The details of the story underscored the bitter injustice of a young woman losing her life in a sudden, violent fashion because of an act of gross carelessness.
It is a story of extremes. The victim was well loved by friends and families, a good student, a competitive golfer and basketball player, a girl who was leaving her after-school job when she was struck down. At Rutland High School this week students and faculty were still absorbing the reality of her shocking death.
At the other extreme was the accused driver, a young man who, according to police, was inhaling chemicals from a can of a cleaning product called Dust-Off while he drove through the streets of northwest Rutland at speeds up to 80 mph. Police say that, while he was in this state, Alex Spanos, 23, rammed his car into the car where Carly Ferro’s father sat in the driver’s seat, waiting to pick up his daughter from her job. Spanos’s car drove the Ferro car into a brick wall, pinning Carly between the car and the wall. Spanos has a criminal record that includes an arrest in New York state earlier this year for driving a car that was carrying crack cocaine, as well as a DUI conviction in Rutland County.
Spanos faces a manslaughter charge and assorted other charges related to the operation of his car. The Ferro family and the Rutland community face a legacy of loss, made more grievous because of the senseless, needless manner of Carly’s death.
Members of the Rutland community may now be experiencing a war between sorrow and rage. The sorrow is easy to understand, and Carly’s mother, Ellen, gave eloquent expression to her own: “She didn’t have a mean bone in her body,” she said of her daughter. “She was the kindest and sweetest and most caring young lady, and loved people for who they were, no matter what.”
Carly’s former basketball coach, Tom Geisler, said it another way: “It is such a waste.”
Inevitably, attention turns toward another sort of waste — the waste that Alex Spanos has made of his life. He has not been convicted of a crime, and must be considered innocent until proven guilty of criminal charges in this incident. But numerous witnesses placed him at the wheel of the car and saw his friends trying to hide evidence. A witness saw Spanos after the accident, not going to the assistance of the victims, but talking on his cellphone. Driving 80 mph on Cleveland Avenue is foolish and reckless. We have now seen the consequences.
Outrage over this incident and Spanos’ alleged role in it is altogether justified. People are feeling it to the core. Justice must be brought to bear, not because it can bring Carly Ferro back, but because it can help the community rebuild its faith that right and wrong matter. Reckless disregard for human life must be answered with an affirmation that human life will be respected.
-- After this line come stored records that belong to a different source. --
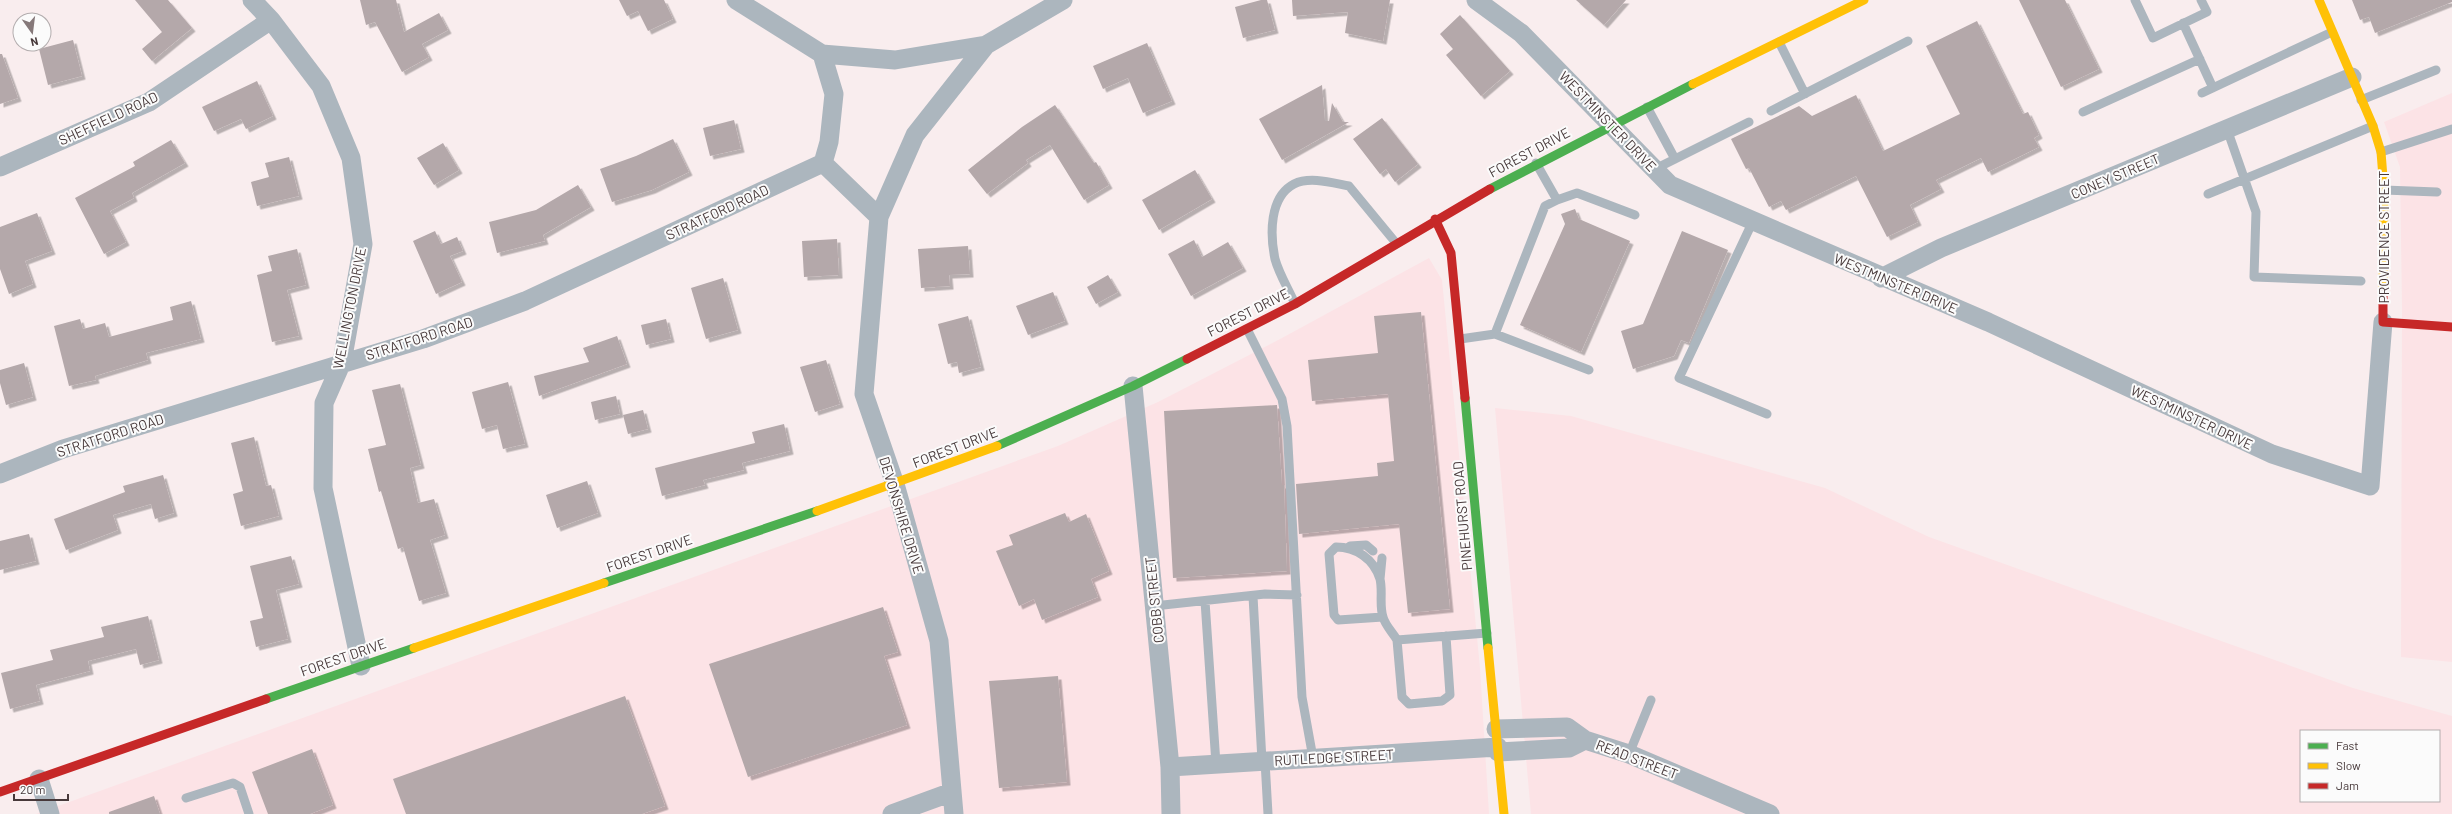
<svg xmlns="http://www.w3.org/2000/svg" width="2452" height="814" font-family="Barlow,sans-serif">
<defs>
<filter id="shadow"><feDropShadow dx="3.5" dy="3.5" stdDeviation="0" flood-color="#0004"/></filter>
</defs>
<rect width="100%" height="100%" fill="#f9edee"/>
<path fill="#fce3e6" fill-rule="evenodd" d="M2452 93V662L2401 657 2402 308 2400 167 2384 122Z
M1429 258 1442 280 1480 668 1489 814H36L1058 446 1158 402 1282 338Z
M1495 408 1571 416 1825 488 1929 537 2353 688 2452 716V814H1531ZM2301 731H2439V801H2301Z"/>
<path fill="#b4a8aa" filter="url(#shadow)" d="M135 0H168L192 28 152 61 142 49 162 32Z
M360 0H396L404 32 439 13 448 30 422 44 429 57 402 72 375 22 366 25Z
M619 0H664L673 19 648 31 638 11 627 16Z
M1261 0H1267L1275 30 1243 38 1235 7Z
M1292 0H1390L1383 41 1345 33 1348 12 1293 16Z
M1576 0H1626L1604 25Z
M2019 0H2065L2099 69 2061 87Z
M2352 0H2452V2L2375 33 2369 17 2360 20Z
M1460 15 1510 71 1481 96 1446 55 1453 49 1440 34Z
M1977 21 2023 114 2028 112 2039 135 2034 138 2039 147 1988 172 1981 158 1936 180 1941 189 1910 205 1918 222 1887 237 1856 176 1786 210 1781 201 1769 207 1749 168 1746 169 1731 139 1799 106 1812 116 1856 95 1883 151 1960 114 1926 46Z
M73 40 82 76 48 85 39 49Z
M1147 43 1172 101 1143 113 1128 78 1103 89 1093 66Z
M0 54H2L18 98 0 104Z
M257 81 273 116 246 129 241 119 214 131 202 107Z
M1322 85 1325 121H1329L1332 103 1343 122H1349L1282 160 1259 119Z
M1055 105 1094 163 1096 162 1109 185 1084 200 1050 145 1026 160 1028 163 987 194 968 170 1022 127Z
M1382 118 1418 164 1395 182 1386 169 1380 174 1353 139Z
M734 120 741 149 710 156 703 128Z
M673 139 689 172 652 190 612 202 600 169 636 156Z
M171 140 185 163 132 193 134 198 110 211 126 242 104 254 75 198 135 166 133 162Z
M443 143 459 170 434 185 417 158Z
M289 157 299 196 257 206 251 182 269 177 265 163Z
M1195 170 1212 199 1159 230 1142 200Z
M578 185 591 207 543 235 545 241 497 253 489 222 536 210Z
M1575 209 1579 219 1630 241 1581 352 1520 325 1565 224 1561 214Z
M37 213 52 251 25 261 33 284 9 294 0 269V227Z
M435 231 441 244 457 237 463 251 450 256 462 282 436 294 413 241Z
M1682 231 1728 250 1689 343 1681 340 1674 356 1633 369 1621 331 1643 324Z
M837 239 839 275 804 277 802 241Z
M1194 240 1202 257 1228 242 1243 268 1191 296 1168 254Z
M968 246 970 274 949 275 950 286 921 288 918 249Z
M297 249 306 285 287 290 299 336 272 342 257 275 272 271 268 256Z
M1108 275 1118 292 1096 304 1087 287Z
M723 278 738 330 706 339 691 288Z
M1053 292 1065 321 1028 335 1016 306Z
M191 301 201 339 146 353 148 360 95 376 96 380 69 386 54 326 80 319 83 329 105 323 109 337 173 320 170 307Z
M1421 312 1450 609 1408 613 1399 524 1299 534 1296 484 1378 476 1377 463 1394 461 1388 394 1312 401 1308 360 1378 353 1374 316Z
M968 316 981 367 959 373 957 362 948 364 938 324Z
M666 319 671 339 646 345 641 325Z
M617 336 627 364 539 396 534 376 589 362 583 348Z
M826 360 840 404 815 412 800 367Z
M24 363 33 397 6 405 0 383V370Z
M508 382 525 444 503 449 497 425 482 429 472 392Z
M400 384 421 465 410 468 418 503 434 499 445 535 430 540 446 593 419 601 403 547 398 549 381 491 379 492 368 449 386 445 372 390Z
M616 396 620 414 595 420 591 402Z
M1277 405 1282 485H1284L1287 571 1173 578 1164 411Z
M643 410 648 429 628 434 623 415Z
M784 424 790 451 742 463 744 470 703 480 705 485 662 496 655 468 755 443 752 432Z
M254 437 266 486 271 485 279 516 241 526 233 494 243 491 231 443Z
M163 475 174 513 155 519 151 504 113 515 118 530 66 550 54 519 125 492 123 486Z
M587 481 598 513 557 528 546 495Z
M1065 513 1069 522 1086 514 1109 571 1091 579 1098 597 1042 620 1034 599 1019 606 996 551 1013 545 1009 535Z
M29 534 36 561 0 570V541Z
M291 556 299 584 276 590 288 639 256 647 250 621 263 618 250 566Z
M883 607 898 652 884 656 907 725 748 777 709 664Z
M148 616 159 660 140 665 136 649 88 661 90 671 36 685 40 701 10 709 1 673 53 660 50 650 104 637 101 627Z
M1058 676 1067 782 999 788 989 681Z
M625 696 665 806 642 814H406L393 779Z
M312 749 333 805 310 814H268L252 772Z
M154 796 160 814H109V812Z"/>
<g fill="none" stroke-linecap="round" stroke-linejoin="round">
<path stroke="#acb6be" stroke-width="9" d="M2135 0 2153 38 2207 12 2201 0
M2183 23 2213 88
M1779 42 1805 94
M2202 93 2332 32
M2361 100 2436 70
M1647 107 1675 159
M1771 111 1908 41
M2083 112 2200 59
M2227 129 2256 212 2254 277 2361 281
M2381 152 2452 129
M1536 163 1557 200 1577 193 1635 215
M1655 169 1749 122
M2384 190 2437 192
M2208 194 2373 126
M1753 221 1679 378 1767 414
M1295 304C1289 290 1279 274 1275 259 1270 235 1269 197 1294 184 1310 176 1333 183 1349 186L1396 243
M1247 329 1282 399 1287 426 1302 697 1313 758
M1495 334 1545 206 1557 200
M1460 339 1495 334 1589 370
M1350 546 1366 545 1373 551
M1380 579 1382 558
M1253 596 1262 761
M1205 601 1216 764
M1154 606 1265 594 1297 595
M1383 617 1338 620 1334 615 1329 554 1336 547C1356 547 1374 559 1380 579 1383 591 1379 605 1383 617 1385 625 1393 633 1397 640
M1446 636 1450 695 1442 701 1409 704 1402 697 1397 640 1487 633
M1629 754 1651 700
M1265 761 1268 814
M186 798 233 783 240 787 249 814"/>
<path stroke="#acb6be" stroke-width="19" d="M252 0 271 20 321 86 351 158 363 244 342 362 324 403 323 488 361 666
M736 0 822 54 834 94 829 142 823 163
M1476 0 1521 33 1670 185 1988 322 2272 454 2370 486 2383 322
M822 54 895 60 986 45 1063 0
M823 163 879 217
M0 167 149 102 271 20
M1881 278 1941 248 2352 77
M1133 386 1170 767 1171 814
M0 474 63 449 423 339 525 301 823 163
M1496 729 1567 727 1585 740 1629 754 1770 814
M1498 752 1569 748 1585 740
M1170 767 1498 747
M39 779 50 814
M892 814 952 792
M954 814 939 641 895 484 864 394 879 217 915 135 986 45"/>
<path stroke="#4caf50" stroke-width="9" d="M1490 189 1693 84
M1465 398 1488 648
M997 446 1133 386 1187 359
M604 583 817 511
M266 699 414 648"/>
<path stroke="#ffc107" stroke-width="9" d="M2319 0 2373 126 2381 152 2384 190 2383 294
M1693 84 1864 0
M817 511 997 446
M414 648 604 583
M1488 648 1504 814"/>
<path stroke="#c62828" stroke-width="9" d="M1435 219 1451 253 1465 398
M2383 294V322L2452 327
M1187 359 1295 304 1490 189
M0 792 266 699"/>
</g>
<g text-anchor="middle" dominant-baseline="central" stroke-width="4" stroke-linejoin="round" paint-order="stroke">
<g font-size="14" fill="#47393a" stroke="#fbfbfb">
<text transform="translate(108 118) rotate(-25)">SHEFFIELD ROAD</text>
<text transform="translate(1608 121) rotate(46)">WESTMINSTER DRIVE</text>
<text transform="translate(1529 152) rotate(-28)">FOREST DRIVE</text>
<text transform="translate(2115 176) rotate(-23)">CONEY STREET</text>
<text transform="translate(717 212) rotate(-25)">STRATFORD ROAD</text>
<text transform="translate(2383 237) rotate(-90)">PROVIDENCE STREET</text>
<text transform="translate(1896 283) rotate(23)">WESTMINSTER DRIVE</text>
<text transform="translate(349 308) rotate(-79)">WELLINGTON DRIVE</text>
<text transform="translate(1248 312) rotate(-27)">FOREST DRIVE</text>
<text transform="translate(419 338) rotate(-18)">STRATFORD ROAD</text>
<text transform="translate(2192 417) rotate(25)">WESTMINSTER DRIVE</text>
<text transform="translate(110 435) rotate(-18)">STRATFORD ROAD</text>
<text transform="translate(955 447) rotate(-21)">FOREST DRIVE</text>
<text transform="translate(902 515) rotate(73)">DEVONSHIRE DRIVE</text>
<text transform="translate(1462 516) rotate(-95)">PINEHURST ROAD</text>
<text transform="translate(649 553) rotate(-19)">FOREST DRIVE</text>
<text transform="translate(1154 600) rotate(-96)">COBB STREET</text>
<text transform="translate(343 657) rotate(-19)">FOREST DRIVE</text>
<text transform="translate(1334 757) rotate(-3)">RUTLEDGE STREET</text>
<text transform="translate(1637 759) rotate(21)">READ STREET</text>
</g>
</g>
<rect x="2300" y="730" width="140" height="72" fill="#fbfbfb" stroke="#b3adae"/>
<rect x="2308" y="743" width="20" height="6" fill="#4caf50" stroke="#b3adae"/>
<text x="2336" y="750" font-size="12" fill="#47393a">Fast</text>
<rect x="2308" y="763" width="20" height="6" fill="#ffc107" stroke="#b3adae"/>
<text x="2336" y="770" font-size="12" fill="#47393a">Slow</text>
<rect x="2308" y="783" width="20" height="6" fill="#c62828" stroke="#b3adae"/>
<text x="2336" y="790" font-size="12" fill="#47393a">Jam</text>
<g transform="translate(32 32) rotate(166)"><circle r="19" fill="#fbfbfb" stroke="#b3adae"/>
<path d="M0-3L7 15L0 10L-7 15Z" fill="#857879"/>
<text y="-6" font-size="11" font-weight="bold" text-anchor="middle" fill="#47393a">N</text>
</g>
<path d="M14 794v6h54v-6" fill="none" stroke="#47393a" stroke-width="2"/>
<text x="20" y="794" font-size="12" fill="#47393a" stroke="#fbfbfb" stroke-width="3" paint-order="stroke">20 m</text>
</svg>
A firm commitment to justice will allow the community to honor the smiling, positive personality that friends and family say belonged to Carly Ferro — justice exercised less out of vengeance than out of love for the life that was lost.
Police and other city officials have talked in recent months about the need to direct attention to the neglected neighborhoods and marginal people who have created a problem with drugs and crime in the city. This incident underscores the urgency of that task. When young men are allowed to languish on the fringes of society, untethered by connections to family or friends, living no sort of constructive life, bad things happen, damaging to themselves and others.
In the aftermath of Carly Ferro’s death, we must tell ourselves we can all do better.